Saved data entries
'''

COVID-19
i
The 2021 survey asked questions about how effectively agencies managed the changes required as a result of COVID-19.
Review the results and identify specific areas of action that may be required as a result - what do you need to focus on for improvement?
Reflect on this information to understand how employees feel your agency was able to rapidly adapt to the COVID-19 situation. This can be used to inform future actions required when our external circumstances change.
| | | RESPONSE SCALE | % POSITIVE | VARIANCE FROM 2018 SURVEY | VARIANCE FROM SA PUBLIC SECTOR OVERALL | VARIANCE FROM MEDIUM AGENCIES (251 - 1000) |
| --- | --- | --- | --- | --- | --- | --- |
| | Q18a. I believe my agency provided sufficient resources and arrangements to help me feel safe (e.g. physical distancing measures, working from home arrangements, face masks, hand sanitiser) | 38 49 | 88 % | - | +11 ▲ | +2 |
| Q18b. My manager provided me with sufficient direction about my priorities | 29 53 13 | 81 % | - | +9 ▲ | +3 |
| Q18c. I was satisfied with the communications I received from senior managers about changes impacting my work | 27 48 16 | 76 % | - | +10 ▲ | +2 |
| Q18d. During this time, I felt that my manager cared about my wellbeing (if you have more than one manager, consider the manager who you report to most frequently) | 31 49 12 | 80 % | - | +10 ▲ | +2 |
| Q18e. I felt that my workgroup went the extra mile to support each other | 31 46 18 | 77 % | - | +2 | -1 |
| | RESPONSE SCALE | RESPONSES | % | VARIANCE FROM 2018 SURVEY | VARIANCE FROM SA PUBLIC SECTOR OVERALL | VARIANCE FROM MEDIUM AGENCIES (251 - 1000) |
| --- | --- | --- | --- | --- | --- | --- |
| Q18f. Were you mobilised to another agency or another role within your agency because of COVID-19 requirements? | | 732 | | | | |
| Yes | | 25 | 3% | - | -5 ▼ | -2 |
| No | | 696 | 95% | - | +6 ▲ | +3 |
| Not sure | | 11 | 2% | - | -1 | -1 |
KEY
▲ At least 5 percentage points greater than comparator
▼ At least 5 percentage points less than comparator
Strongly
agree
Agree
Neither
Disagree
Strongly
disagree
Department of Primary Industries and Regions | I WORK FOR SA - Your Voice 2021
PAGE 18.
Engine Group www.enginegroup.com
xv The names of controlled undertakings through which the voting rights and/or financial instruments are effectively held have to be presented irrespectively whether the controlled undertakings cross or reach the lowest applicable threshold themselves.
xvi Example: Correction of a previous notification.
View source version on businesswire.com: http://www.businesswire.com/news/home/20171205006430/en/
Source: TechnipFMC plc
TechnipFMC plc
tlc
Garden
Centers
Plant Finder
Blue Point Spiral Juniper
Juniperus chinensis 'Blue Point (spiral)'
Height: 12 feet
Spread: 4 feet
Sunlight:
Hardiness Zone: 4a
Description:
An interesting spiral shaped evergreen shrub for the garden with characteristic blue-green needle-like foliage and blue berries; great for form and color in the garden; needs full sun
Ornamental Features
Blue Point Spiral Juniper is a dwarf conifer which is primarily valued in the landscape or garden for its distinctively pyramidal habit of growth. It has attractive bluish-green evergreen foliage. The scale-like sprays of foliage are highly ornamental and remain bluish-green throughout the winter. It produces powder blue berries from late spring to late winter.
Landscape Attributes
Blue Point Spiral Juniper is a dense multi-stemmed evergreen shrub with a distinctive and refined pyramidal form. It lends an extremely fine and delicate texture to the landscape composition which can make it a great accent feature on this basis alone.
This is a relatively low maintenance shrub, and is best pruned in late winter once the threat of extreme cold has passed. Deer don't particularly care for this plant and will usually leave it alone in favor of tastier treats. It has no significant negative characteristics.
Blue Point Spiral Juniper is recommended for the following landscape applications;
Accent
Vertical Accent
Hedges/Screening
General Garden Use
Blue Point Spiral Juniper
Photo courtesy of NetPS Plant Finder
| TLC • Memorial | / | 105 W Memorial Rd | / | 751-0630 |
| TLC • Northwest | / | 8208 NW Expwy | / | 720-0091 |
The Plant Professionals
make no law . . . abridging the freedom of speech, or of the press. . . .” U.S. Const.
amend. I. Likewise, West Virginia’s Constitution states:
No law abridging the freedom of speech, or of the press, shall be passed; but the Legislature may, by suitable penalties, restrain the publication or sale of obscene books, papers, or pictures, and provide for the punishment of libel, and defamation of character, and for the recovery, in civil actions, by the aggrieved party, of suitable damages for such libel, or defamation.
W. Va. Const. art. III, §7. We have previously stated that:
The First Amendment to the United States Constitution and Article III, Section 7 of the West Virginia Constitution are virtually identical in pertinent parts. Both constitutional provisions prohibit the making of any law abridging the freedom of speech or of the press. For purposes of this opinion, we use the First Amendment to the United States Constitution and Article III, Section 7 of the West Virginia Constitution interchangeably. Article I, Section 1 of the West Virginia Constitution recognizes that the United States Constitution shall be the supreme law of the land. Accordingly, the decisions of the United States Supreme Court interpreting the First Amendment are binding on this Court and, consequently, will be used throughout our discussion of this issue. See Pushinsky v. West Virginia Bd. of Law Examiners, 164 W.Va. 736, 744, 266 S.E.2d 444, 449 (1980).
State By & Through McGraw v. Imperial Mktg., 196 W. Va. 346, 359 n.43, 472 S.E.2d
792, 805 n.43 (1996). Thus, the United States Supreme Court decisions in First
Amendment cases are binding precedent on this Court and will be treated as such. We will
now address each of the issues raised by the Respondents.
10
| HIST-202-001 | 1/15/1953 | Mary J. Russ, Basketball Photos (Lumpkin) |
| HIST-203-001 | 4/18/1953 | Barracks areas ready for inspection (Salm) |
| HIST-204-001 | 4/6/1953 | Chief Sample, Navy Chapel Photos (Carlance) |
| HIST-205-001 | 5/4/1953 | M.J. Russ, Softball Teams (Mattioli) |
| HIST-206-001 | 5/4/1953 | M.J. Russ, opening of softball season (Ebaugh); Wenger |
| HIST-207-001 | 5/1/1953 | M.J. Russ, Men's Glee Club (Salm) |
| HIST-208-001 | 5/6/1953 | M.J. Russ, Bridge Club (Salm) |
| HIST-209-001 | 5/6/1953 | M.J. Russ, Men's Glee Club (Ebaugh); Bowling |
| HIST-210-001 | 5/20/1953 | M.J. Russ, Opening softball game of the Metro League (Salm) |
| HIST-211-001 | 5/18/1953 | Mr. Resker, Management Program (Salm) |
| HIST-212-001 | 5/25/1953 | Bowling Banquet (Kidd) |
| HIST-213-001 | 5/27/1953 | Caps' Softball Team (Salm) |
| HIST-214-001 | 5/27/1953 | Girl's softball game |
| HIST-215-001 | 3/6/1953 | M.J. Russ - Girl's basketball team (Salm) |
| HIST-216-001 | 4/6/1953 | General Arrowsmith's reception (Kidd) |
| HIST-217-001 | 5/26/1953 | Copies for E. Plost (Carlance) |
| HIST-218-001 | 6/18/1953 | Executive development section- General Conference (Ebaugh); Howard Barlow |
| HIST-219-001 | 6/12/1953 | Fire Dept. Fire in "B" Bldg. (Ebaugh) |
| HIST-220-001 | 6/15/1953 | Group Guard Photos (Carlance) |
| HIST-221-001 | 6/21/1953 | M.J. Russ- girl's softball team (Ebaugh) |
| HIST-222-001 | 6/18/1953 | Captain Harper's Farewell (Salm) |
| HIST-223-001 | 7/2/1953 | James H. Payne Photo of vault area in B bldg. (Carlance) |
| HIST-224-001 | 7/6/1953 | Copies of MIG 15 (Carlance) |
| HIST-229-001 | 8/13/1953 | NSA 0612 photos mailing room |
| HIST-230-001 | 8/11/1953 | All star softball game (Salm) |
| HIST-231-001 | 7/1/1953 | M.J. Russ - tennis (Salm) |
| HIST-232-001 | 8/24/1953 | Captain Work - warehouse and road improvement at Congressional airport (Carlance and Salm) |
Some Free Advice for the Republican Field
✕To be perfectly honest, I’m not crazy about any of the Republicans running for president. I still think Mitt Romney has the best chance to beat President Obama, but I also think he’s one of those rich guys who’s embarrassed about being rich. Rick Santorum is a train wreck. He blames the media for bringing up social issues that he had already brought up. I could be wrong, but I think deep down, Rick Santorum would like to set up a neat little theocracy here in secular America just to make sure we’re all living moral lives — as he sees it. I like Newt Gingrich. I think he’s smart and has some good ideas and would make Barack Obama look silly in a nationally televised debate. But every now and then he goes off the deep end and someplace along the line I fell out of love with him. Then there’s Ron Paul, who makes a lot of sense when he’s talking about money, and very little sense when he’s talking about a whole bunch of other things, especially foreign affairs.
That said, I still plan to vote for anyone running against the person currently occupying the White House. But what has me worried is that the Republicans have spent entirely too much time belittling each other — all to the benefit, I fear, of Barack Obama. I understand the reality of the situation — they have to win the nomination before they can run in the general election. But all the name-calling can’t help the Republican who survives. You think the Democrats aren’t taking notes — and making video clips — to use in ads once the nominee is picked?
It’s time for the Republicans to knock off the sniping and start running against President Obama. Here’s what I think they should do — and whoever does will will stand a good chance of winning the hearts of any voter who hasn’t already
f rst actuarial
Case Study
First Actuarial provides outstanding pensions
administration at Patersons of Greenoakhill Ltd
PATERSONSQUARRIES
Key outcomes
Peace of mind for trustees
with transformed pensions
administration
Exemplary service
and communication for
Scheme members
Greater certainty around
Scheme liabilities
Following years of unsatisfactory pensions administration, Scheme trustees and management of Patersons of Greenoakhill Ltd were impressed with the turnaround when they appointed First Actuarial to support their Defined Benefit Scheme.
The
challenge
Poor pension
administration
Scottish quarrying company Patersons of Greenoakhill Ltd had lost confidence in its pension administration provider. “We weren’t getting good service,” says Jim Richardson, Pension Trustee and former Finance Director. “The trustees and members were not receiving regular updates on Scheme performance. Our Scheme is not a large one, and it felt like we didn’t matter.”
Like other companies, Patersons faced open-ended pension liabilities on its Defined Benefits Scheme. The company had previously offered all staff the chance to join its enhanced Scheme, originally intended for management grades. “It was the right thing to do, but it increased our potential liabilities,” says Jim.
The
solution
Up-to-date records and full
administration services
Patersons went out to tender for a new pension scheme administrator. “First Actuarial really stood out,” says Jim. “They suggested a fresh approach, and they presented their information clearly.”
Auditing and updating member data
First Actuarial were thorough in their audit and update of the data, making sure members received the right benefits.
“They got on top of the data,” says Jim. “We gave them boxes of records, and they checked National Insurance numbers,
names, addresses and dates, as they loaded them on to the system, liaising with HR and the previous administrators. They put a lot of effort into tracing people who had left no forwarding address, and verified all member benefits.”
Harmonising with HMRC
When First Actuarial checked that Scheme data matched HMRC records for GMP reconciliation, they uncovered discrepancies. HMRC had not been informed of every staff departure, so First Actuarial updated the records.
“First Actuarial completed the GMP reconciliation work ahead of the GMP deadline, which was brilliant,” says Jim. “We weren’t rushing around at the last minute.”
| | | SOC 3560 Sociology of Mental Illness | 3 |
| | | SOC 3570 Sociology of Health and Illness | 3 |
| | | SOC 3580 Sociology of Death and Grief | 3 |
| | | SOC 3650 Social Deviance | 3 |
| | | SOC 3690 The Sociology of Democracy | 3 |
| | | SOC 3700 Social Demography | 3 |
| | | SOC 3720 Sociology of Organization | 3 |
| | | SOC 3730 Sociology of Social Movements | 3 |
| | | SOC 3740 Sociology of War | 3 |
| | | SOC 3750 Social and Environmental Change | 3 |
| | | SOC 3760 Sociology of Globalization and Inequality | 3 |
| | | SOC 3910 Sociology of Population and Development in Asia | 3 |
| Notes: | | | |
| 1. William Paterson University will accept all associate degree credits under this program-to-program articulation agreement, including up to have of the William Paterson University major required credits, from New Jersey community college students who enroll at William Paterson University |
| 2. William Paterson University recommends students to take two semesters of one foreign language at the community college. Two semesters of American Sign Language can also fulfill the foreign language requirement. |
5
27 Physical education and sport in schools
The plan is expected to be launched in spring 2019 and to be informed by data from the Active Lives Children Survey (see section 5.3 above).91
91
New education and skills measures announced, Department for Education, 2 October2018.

'''

I'd like an exact copy of the lines above, from the very first one through the line that contains "Q18a. I believe", with nothing else added.

COVID-19
i
The 2021 survey asked questions about how effectively agencies managed the changes required as a result of COVID-19.
Review the results and identify specific areas of action that may be required as a result - what do you need to focus on for improvement?
Reflect on this information to understand how employees feel your agency was able to rapidly adapt to the COVID-19 situation. This can be used to inform future actions required when our external circumstances change.
| | | RESPONSE SCALE | % POSITIVE | VARIANCE FROM 2018 SURVEY | VARIANCE FROM SA PUBLIC SECTOR OVERALL | VARIANCE FROM MEDIUM AGENCIES (251 - 1000) |
| --- | --- | --- | --- | --- | --- | --- |
| | Q18a. I believe my agency provided sufficient resources and arrangements to help me feel safe (e.g. physical distancing measures, working from home arrangements, face masks, hand sanitiser) | 38 49 | 88 % | - | +11 ▲ | +2 |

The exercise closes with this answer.